INTEGRATE Principles series: #1 Not Knowing

By Anthony Meyer, Product Development Coordinator at The INTEGRATE Movement

Hi, my name is Anthony and I started working for The INTEGRATE Movement in September 2015, having volunteered one day a week of my time during the final year of my BA in French and Spanish. As a fresh-faced, foolish and often floundering graduate, there was one INTEGRATE principle that I clung to more as a lifeline than a guideline: Not Knowing.

My role involves working alongside clinical psychologists and experts by experience to help coordinate the design, delivery and evaluation of TIM’s workshops. At first, I assumed that not knowing would be my responsibility, and that the experts around me didn’t need to bother with this principle.

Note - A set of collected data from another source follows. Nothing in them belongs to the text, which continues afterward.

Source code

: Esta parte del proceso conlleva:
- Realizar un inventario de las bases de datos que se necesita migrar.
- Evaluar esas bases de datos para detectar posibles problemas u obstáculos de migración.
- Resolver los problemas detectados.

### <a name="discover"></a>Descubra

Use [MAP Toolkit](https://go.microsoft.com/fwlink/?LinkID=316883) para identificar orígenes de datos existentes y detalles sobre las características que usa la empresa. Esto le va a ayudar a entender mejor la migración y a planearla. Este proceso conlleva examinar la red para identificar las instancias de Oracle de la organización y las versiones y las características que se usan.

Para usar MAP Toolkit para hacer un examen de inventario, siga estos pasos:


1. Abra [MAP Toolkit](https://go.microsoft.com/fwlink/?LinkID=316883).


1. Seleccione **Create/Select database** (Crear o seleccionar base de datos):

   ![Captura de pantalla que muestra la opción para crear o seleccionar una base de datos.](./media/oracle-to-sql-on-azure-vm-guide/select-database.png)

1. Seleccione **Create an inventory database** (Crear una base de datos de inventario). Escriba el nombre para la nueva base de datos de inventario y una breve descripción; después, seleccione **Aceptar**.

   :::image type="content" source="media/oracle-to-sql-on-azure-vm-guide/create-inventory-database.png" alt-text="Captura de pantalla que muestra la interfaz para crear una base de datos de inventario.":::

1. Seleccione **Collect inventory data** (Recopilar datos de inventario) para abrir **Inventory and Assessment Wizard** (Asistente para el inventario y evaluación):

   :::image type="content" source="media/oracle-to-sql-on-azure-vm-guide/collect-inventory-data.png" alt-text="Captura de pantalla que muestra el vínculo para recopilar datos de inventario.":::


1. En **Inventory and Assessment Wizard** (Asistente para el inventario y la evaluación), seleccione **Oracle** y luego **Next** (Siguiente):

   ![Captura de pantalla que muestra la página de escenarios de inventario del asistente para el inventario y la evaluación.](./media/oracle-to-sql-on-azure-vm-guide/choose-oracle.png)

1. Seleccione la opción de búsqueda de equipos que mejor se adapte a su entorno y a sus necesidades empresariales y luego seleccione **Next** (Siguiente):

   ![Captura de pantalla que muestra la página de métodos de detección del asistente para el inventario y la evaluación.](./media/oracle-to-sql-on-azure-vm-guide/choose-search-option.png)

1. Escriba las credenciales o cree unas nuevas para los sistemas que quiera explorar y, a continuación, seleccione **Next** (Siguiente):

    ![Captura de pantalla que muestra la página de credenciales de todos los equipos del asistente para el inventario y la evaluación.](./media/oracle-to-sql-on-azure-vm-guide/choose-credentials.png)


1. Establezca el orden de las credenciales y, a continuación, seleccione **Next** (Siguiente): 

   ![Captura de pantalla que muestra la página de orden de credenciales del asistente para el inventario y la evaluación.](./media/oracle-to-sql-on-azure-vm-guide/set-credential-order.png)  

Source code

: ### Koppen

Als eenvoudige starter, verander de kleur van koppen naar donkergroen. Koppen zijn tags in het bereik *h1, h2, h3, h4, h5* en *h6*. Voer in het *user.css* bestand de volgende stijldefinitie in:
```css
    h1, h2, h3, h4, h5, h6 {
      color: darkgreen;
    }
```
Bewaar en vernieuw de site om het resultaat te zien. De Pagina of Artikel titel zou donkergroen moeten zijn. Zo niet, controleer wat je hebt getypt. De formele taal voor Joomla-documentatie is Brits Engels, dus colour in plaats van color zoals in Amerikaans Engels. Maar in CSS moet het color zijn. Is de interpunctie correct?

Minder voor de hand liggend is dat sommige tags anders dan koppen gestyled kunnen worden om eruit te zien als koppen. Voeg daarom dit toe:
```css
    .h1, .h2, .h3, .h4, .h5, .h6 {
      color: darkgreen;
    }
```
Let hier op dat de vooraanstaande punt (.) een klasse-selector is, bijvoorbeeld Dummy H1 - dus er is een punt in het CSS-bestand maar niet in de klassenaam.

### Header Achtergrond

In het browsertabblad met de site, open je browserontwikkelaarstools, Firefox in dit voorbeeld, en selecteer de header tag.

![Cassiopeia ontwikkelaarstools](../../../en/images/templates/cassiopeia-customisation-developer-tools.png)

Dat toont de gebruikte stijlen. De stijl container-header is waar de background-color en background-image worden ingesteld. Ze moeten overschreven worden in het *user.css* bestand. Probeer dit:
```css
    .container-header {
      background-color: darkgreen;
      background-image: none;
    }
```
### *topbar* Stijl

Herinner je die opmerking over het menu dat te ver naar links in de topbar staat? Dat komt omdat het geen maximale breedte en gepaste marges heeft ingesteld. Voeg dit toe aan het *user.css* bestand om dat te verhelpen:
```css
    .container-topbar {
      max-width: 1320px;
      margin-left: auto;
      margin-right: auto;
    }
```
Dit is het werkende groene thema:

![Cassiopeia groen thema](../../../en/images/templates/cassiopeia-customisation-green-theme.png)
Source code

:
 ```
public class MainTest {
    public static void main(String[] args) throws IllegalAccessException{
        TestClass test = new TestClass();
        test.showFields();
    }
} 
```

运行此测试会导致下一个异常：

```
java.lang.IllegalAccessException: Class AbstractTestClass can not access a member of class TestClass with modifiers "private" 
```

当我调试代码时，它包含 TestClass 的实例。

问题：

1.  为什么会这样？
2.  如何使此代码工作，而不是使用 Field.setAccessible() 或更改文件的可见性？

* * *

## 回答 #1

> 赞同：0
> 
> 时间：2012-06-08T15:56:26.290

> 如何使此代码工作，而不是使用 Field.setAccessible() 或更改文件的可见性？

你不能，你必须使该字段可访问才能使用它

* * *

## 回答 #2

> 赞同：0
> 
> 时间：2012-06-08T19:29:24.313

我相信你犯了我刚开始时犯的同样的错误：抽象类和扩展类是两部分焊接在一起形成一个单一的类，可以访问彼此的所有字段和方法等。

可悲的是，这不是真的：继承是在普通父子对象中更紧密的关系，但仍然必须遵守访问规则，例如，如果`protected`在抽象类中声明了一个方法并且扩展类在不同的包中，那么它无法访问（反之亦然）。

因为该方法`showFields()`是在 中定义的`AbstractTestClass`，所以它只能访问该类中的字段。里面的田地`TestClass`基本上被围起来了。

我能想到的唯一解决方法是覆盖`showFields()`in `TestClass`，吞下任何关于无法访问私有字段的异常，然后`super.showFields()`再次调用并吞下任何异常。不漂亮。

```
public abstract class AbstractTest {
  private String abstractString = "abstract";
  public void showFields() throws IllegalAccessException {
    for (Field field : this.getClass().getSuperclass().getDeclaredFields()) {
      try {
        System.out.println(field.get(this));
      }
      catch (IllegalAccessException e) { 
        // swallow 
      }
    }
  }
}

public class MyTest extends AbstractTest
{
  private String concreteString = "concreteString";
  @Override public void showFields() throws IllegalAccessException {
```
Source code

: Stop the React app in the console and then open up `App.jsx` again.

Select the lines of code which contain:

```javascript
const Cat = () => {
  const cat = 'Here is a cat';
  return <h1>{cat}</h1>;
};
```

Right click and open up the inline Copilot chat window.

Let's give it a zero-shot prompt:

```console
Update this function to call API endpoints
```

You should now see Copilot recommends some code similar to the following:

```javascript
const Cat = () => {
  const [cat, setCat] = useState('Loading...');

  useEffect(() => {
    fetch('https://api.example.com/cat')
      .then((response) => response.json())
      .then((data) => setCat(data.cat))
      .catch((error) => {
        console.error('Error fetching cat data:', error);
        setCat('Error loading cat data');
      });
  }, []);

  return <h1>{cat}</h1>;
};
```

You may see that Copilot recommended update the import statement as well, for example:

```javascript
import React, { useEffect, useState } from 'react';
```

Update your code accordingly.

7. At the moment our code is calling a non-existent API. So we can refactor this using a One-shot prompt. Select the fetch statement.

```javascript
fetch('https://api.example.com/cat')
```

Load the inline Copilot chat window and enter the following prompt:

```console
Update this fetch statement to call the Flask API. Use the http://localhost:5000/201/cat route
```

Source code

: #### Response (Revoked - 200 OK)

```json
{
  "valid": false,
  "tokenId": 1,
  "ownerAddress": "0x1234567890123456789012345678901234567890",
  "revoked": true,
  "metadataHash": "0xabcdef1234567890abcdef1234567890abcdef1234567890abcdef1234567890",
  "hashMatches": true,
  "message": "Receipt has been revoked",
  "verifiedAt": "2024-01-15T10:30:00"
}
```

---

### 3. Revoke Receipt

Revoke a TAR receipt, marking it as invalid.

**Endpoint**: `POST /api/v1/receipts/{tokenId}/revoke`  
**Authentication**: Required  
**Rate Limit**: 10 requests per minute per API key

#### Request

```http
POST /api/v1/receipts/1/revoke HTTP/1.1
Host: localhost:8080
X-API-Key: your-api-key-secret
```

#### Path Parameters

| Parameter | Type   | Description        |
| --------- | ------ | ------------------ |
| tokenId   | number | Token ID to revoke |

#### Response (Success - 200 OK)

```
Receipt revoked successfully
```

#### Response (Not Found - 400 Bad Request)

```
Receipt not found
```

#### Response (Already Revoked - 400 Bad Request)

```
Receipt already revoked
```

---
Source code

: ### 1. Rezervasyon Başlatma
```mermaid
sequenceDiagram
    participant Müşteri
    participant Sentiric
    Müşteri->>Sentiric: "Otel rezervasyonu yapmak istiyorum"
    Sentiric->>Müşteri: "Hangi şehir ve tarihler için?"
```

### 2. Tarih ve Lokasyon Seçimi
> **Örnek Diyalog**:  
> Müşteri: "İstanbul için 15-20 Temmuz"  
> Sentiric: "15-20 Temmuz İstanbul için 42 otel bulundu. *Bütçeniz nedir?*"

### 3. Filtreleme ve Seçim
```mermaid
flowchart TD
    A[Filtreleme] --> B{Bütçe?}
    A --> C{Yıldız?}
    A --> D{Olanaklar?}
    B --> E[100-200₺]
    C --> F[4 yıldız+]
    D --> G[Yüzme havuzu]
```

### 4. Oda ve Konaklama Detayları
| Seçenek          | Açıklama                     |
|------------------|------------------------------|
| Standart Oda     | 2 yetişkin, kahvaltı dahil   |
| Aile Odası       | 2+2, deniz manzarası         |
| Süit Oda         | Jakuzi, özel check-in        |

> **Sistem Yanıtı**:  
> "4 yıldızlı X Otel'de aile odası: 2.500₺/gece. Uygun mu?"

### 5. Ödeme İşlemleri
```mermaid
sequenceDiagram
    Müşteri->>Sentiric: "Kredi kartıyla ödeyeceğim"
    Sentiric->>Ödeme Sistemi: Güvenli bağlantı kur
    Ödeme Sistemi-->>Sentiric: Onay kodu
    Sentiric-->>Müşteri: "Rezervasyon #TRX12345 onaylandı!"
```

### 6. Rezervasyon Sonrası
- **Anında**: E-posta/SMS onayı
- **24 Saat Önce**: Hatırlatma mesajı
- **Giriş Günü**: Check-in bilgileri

However, I quickly realised that the INTEGRATE principle of not knowing isn’t about the expertise that you do or don’t have, but rather taking a not-knowing, curious and reflective stance to your work. It’s a principle that recognises the need to be aware of the assumptions that we are making based on what we ‘know’, to ask others for their input, to question the decisions we make, and to seek opportunities for individual and group reflection on our work… or so I assume.

Feeling confident to take a not-knowing stance can be a challenge. At first, it felt like a vulnerable and unsatisfying stance to take; am I doing my job properly if I don’t have all of the answers that people ask of me all of the time? This is where an open and equitable company culture and being able to reflect with my team or supervisor were important to create the right environment for not knowing to be safe rather than dangerous.

On the other hand, embracing a not-knowing stance has been very rewarding in my work. It has enabled me to change the way that I think about the process of designing workshops and to actively seek the input from the participant group. That’s because I am now convinced that the only way I could hope to do my job properly is to consider both what I know and what I don’t know.

So here I am now, still painfully fresh-faced, definitely still foolish but now confident that if I’m floundering, it probably means I’m heading in the right direction!